• Your objective: Every entry should be reproduced word for word.

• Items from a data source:
==============================
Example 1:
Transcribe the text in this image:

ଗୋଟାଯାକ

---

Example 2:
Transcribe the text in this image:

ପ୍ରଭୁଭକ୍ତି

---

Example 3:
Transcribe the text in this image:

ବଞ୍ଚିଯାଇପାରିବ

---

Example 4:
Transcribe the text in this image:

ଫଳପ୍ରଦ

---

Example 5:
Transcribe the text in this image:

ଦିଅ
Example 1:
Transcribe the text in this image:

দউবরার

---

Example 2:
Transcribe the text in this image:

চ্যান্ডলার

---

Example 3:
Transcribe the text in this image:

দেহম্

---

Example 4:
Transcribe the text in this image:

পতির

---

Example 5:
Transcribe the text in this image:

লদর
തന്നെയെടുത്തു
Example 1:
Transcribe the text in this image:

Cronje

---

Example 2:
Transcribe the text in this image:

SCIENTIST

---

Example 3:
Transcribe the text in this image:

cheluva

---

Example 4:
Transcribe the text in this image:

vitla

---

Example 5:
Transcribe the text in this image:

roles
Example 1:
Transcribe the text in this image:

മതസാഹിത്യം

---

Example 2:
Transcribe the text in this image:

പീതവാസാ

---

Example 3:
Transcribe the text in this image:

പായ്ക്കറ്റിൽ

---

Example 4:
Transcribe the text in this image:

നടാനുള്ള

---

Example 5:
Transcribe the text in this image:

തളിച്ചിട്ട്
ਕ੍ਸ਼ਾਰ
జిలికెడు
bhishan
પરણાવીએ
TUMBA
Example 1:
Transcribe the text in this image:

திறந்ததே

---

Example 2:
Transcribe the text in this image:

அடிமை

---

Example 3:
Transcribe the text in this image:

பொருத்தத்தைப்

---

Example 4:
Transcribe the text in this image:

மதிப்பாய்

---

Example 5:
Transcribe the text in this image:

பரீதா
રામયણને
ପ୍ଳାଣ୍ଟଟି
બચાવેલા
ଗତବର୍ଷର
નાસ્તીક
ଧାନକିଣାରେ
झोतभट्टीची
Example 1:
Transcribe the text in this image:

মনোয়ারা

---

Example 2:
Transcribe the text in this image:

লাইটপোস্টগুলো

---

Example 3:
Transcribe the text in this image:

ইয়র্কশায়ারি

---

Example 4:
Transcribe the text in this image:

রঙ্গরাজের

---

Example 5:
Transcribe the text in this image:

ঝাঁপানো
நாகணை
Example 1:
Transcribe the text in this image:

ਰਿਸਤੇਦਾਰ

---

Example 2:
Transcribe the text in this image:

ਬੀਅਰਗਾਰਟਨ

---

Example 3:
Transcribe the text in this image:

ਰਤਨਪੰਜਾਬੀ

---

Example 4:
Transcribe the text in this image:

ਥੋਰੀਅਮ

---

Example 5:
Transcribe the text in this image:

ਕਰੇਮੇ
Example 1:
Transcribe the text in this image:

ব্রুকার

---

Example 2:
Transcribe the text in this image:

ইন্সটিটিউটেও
==============================
• Solution to this task:
Example 1:
Transcribe the text in this image:

ଗୋଟାଯାକ

---

Example 2:
Transcribe the text in this image:

ପ୍ରଭୁଭକ୍ତି

---

Example 3:
Transcribe the text in this image:

ବଞ୍ଚିଯାଇପାରିବ

---

Example 4:
Transcribe the text in this image:

ଫଳପ୍ରଦ

---

Example 5:
Transcribe the text in this image:

ଦିଅ
Example 1:
Transcribe the text in this image:

দউবরার

---

Example 2:
Transcribe the text in this image:

চ্যান্ডলার

---

Example 3:
Transcribe the text in this image:

দেহম্

---

Example 4:
Transcribe the text in this image:

পতির

---

Example 5:
Transcribe the text in this image:

লদর
തന്നെയെടുത്തു
Example 1:
Transcribe the text in this image:

Cronje

---

Example 2:
Transcribe the text in this image:

SCIENTIST

---

Example 3:
Transcribe the text in this image:

cheluva

---

Example 4:
Transcribe the text in this image:

vitla

---

Example 5:
Transcribe the text in this image:

roles
Example 1:
Transcribe the text in this image:

മതസാഹിത്യം

---

Example 2:
Transcribe the text in this image:

പീതവാസാ

---

Example 3:
Transcribe the text in this image:

പായ്ക്കറ്റിൽ

---

Example 4:
Transcribe the text in this image:

നടാനുള്ള

---

Example 5:
Transcribe the text in this image:

തളിച്ചിട്ട്
ਕ੍ਸ਼ਾਰ
జిలికెడు
bhishan
પરણાવીએ
TUMBA
Example 1:
Transcribe the text in this image:

திறந்ததே

---

Example 2:
Transcribe the text in this image:

அடிமை

---

Example 3:
Transcribe the text in this image:

பொருத்தத்தைப்

---

Example 4:
Transcribe the text in this image:

மதிப்பாய்

---

Example 5:
Transcribe the text in this image:

பரீதா
રામયણને
ପ୍ଳାଣ୍ଟଟି
બચાવેલા
ଗତବର୍ଷର
નાસ્તીક
ଧାନକିଣାରେ
झोतभट्टीची
Example 1:
Transcribe the text in this image:

মনোয়ারা

---

Example 2:
Transcribe the text in this image:

লাইটপোস্টগুলো

---

Example 3:
Transcribe the text in this image:

ইয়র্কশায়ারি

---

Example 4:
Transcribe the text in this image:

রঙ্গরাজের

---

Example 5:
Transcribe the text in this image:

ঝাঁপানো
நாகணை
Example 1:
Transcribe the text in this image:

ਰਿਸਤੇਦਾਰ

---

Example 2:
Transcribe the text in this image:

ਬੀਅਰਗਾਰਟਨ

---

Example 3:
Transcribe the text in this image:

ਰਤਨਪੰਜਾਬੀ

---

Example 4:
Transcribe the text in this image:

ਥੋਰੀਅਮ

---

Example 5:
Transcribe the text in this image:

ਕਰੇਮੇ
Example 1:
Transcribe the text in this image:

ব্রুকার

---

Example 2:
Transcribe the text in this image:

ইন্সটিটিউটেও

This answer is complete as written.